Rather than just be a collection of volunteers, the arrangement was formalised with the creation of the Fife Railway Preservation Group to run the railway and collect items of rolling stock and other artefacts common to the railways of Fife.
With falling visitor numbers at Lochty, the railway closed in the early 1990s but the group by then had built up a large collection of items and a decision was made to look for a permanent site on which a heritage centre that would eventually show the restored collection could be created.
The group’s framework was reformed into a charitable company, and renamed the society, and in 1994 the collection was moved to temporary storage at Methil Power Station and the nearby Barclay’s Yard.
This temporary arrangement was to last nearly 10 years before the society was able to acquire around 20 acres at the old Kirkland Yard mustering site from British Railways.
As well as a half-mile track, there is now a large workshop and numerous engines and trucks at various stages of restoration.
The collection includes a number of diesel shunter locos.

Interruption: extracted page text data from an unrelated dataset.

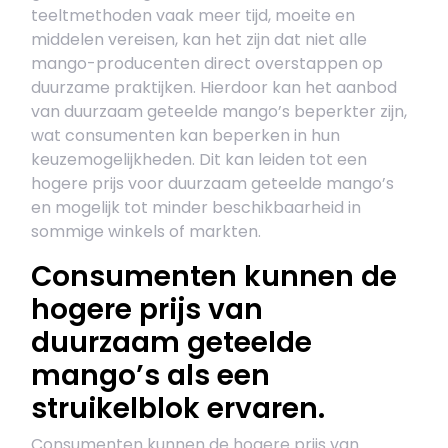
teeltmethoden vaak meer tijd, moeite en
middelen vereisen, kan het zijn dat niet alle
mango-producenten direct overstappen op
duurzame praktijken. Hierdoor kan het aanbod
van duurzaam geteelde mango’s beperkter zijn,
wat consumenten kan beperken in hun
keuzemogelijkheden. Dit kan leiden tot een
hogere prijs voor duurzaam geteelde mango’s
en mogelijk tot minder beschikbaarheid in
sommige winkels of markten.
Consumenten kunnen de
hogere prijs van
duurzaam geteelde
mango’s als een
struikelblok ervaren.
Consumenten kunnen de hogere prijs van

There is the ‘River Eden’, which was from Leuchars aerodrome and was donated by the RAF; the ‘Largo Law’ and ‘Garvie Flyer’, both from Methil Power Station, and the ‘Babcock’, which came from the dockyard at Rosyth.
However, the big news is the ‘Dubbie Pug’, which worked at the Frances pit at Dysart and was the last working steam engine in Fife.
To see it dismantled and lying in pieces, with the 30 years of its disuse reflected in the rust and corrosion, it is difficult to believe it will ever move again.
But retired engineer Jim Danton, who actually served his time with the National Coal Board at the Wellesley working on engines just like the’Dubbie Pug’, has high hopes that with patience, determination and a lot of hard work, the engine could be steaming in about two years.
“It’s key to our plans to create a railway heritage centre that could become a major visitor attraction in Leven,” said chairman Edgar Shields.